I expect because it wasn’t a user - just a random passer by throwing stones on their own personal crusade. The project only has two major contributors who are now being harassed in the issues for the choices they make about how to run their project.
Someone might fork it and continue with pure artisanal human crafted code but such forks tend to die off in the long run.
tonytins@pawb.social 7 hours ago
I tried fitting AI into my workloads just as an experiment and failed. It’ll frequently reference APIs that don’t even exist or over engineer the shit out of something could be written in just a few lines of code. Often it would be a combo of the two.
Vlyn@lemmy.zip 52 minutes ago
You might genuinely be using it wrong.
At work we have a big push to use Claude, but as a tool and not a developer replacement. And it’s working pretty damn well when properly setup.
Mostly using Claude Sonnet 4.6 with Claude Code. It’s important to run /init and check the output, that will produce a CLAUDE.md file that describes your project (which always gets added to your context).
Important: Review everything the AI writes, this is not a hands-off process. For bigger changes use the planning mode and split tasks up, the smaller the task the better the output.
Claude Code automatically uses subagents to fetch information, e.g. API documentation. Nowadays it’s extremely rare that it hallucinates something that doesn’t exist. It might use outdated info and need a nudge, like after the recent upgrade to .NET 10 (But just adding that info to the project context file is enough).
Scrollone@feddit.it 7 hours ago
Yeah I mean. It’s not like AI can think. It’s just a glorified text predictor, the same you have on your phone keyboard
yucandu@lemmy.world 4 hours ago
It’s like having an idiot employee that works for free. Depending on how you manage them, that employee can either do work to benefit you or just get in your way.
BackgrndNoize@lemmy.world 1 hour ago
Not even free, just cheaper than an actual employee for now, but greed is inevitable and AI is computationally expensive, it’s only a matter of time before these AI companies start cranking up the prices.

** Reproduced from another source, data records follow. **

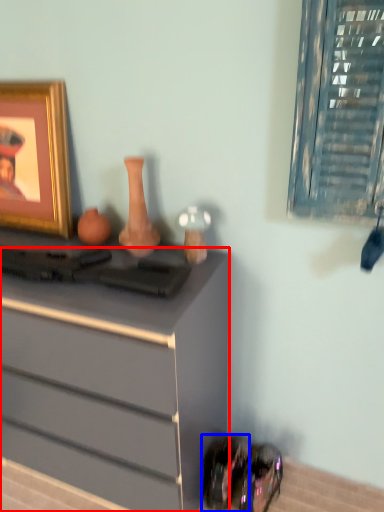
Question: Which object is closer to the camera taking this photo, chest of drawers (highlighted by a red box) or shoe (highlighted by a blue box)?

Choices:
 (A) chest of drawers
 (B) shoe

Answer: (A)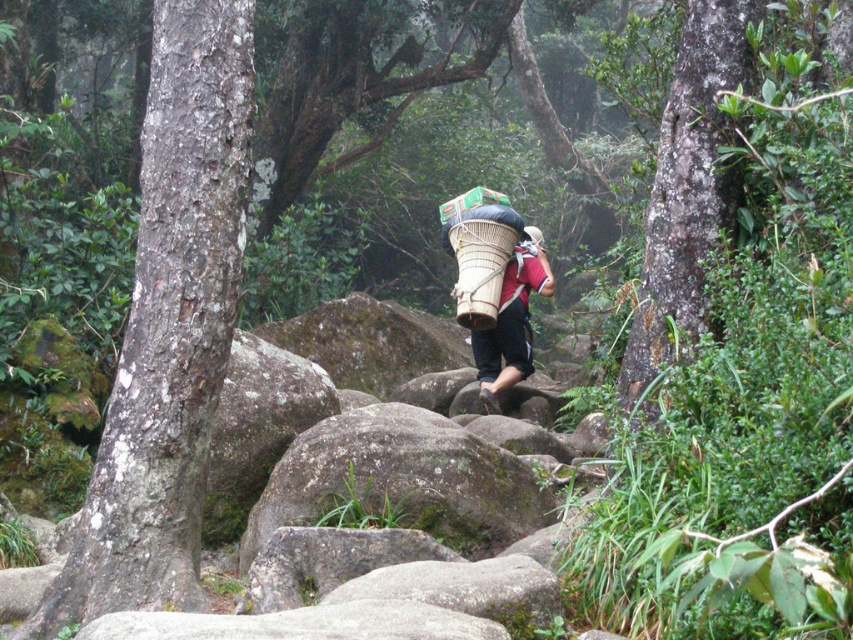
You are planning to place a small flag on top of the green mossy rock at center and the matte brown basket at center. Which object will require you to reach higher?

The matte brown basket at center is taller than the green mossy rock at center, so you will need to reach higher to place the flag on the matte brown basket at center.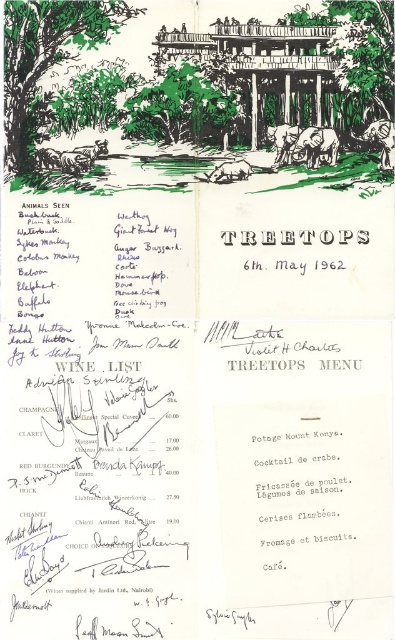
Question: Among these objects, which one is farthest from the camera?

Choices:
 (A) green leafy tree at center
 (B) green ink tree at upper left

Answer: (A)

Question: Does green ink tree at upper left have a greater width compared to green leafy tree at center?

Choices:
 (A) yes
 (B) no

Answer: (A)

Question: Does green ink tree at upper left have a lesser width compared to green leafy tree at center?

Choices:
 (A) yes
 (B) no

Answer: (B)

Question: In this image, where is green ink tree at upper left located relative to green leafy tree at center?

Choices:
 (A) right
 (B) left

Answer: (B)

Question: Which object is farther from the camera taking this photo?

Choices:
 (A) green ink tree at upper left
 (B) green leafy tree at center

Answer: (B)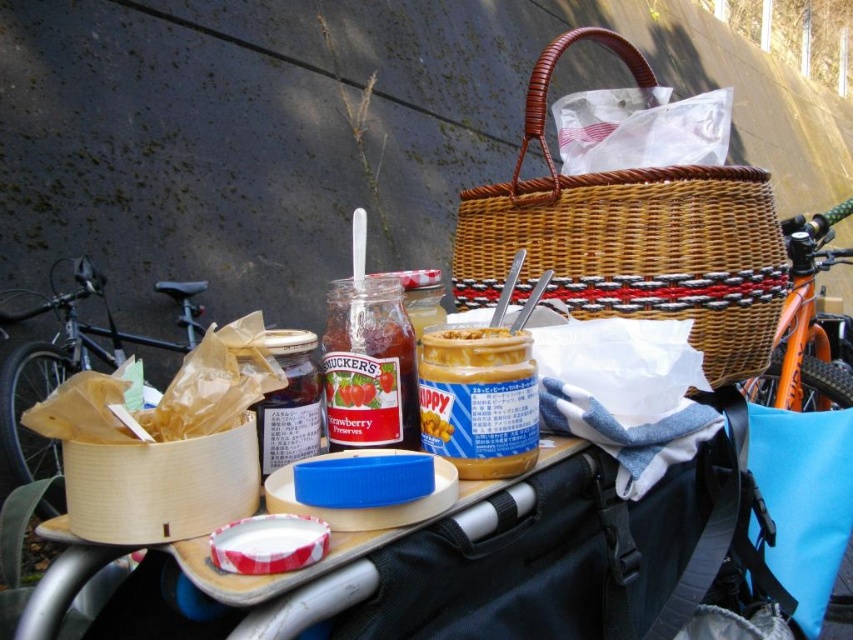
Does woven brown basket at upper center have a smaller size compared to peanut butter jar at center?

No.

Measure the distance from woven brown basket at upper center to peanut butter jar at center.

woven brown basket at upper center and peanut butter jar at center are 13.82 inches apart from each other.

Image resolution: width=853 pixels, height=640 pixels. I want to click on woven brown basket at upper center, so pyautogui.click(x=631, y=237).

Find the location of a particular element. woven brown basket at upper center is located at coordinates (631, 237).

Between woven brown basket at upper center and smooth creamy peanut butter at center, which one is positioned higher?

woven brown basket at upper center is higher up.

Where is `woven brown basket at upper center`? woven brown basket at upper center is located at coordinates (631, 237).

Who is shorter, woven brown basket at upper center or orange matte bicycle at upper right?

Standing shorter between the two is woven brown basket at upper center.

Where is `woven brown basket at upper center`? Image resolution: width=853 pixels, height=640 pixels. woven brown basket at upper center is located at coordinates (631, 237).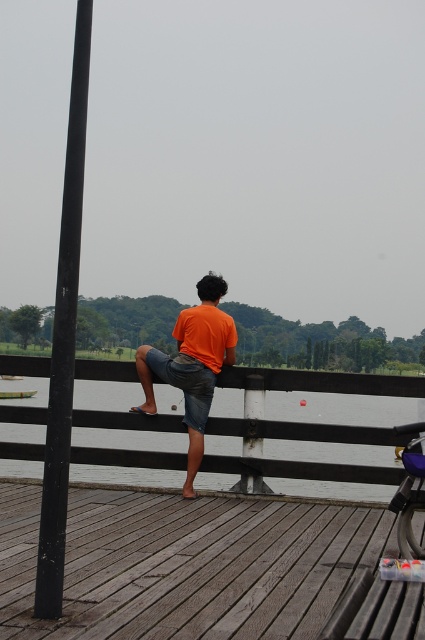
Who is higher up, black matte pole at left or orange cotton shirt at center?

Positioned higher is black matte pole at left.

Between point (79, 209) and point (209, 376), which one is positioned in front?

Point (79, 209)

Locate an element on the screen. black matte pole at left is located at coordinates (64, 337).

Is wooden dock at center further to the viewer compared to black matte pole at left?

That is False.

Does wooden dock at center come in front of black matte pole at left?

Yes, wooden dock at center is closer to the viewer.

Who is more forward, (x=0, y=600) or (x=48, y=442)?

Point (x=48, y=442) is in front.

Identify the location of wooden dock at center. (206, 568).

Does wooden at center have a greater height compared to black matte pole at left?

In fact, wooden at center may be shorter than black matte pole at left.

Is wooden at center positioned before black matte pole at left?

No.

Who is more forward, (x=368, y=464) or (x=50, y=456)?

Point (x=50, y=456) is more forward.

This screenshot has height=640, width=425. Identify the location of wooden at center. (308, 449).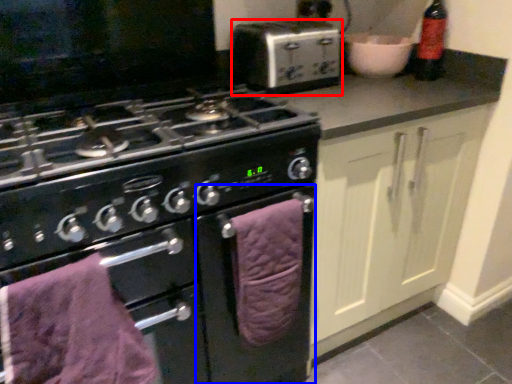
Question: Which point is further to the camera, kitchen appliance (highlighted by a red box) or oven (highlighted by a blue box)?

Choices:
 (A) kitchen appliance
 (B) oven

Answer: (A)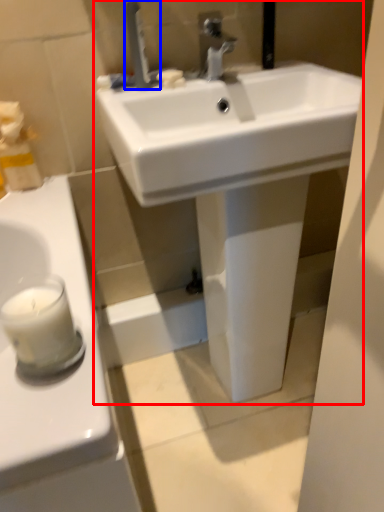
Question: Which of the following is the farthest to the observer, sink (highlighted by a red box) or tap (highlighted by a blue box)?

Choices:
 (A) sink
 (B) tap

Answer: (B)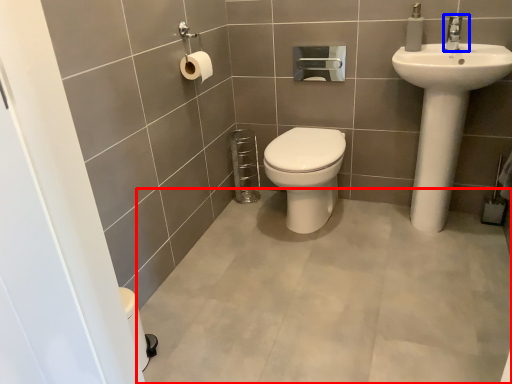
Question: Which object is closer to the camera taking this photo, plain (highlighted by a red box) or tap (highlighted by a blue box)?

Choices:
 (A) plain
 (B) tap

Answer: (A)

daikiki@lemmy.world 4 hours ago
Only it’s not free. If you run it in the cloud, it’s heavily subsidized and proactively destroying the planet, and if you run it at home, you’re still using a lot of increasingly unaffordable, power and if you want something smarter than the average American politician, the upfront investment is still very significant.
Fatal@piefed.social 3 hours ago
At a minimum, the agent should be compiling the code and running tests before handing things back to you. “It references non-existent APIs” isn’t a modern problem.
yucandu@lemmy.world 4 hours ago
I create custom embedded devices with displays and I’ve found it very useful for laying things out. Like asking it to take secondly wind speed and direction updates and build a Wind Rose out of it, with colored sections in each petal denoting the speed… it makes mistakes but then you just go back and reiterate on those mistakes. I’m able to do so much more, so much faster.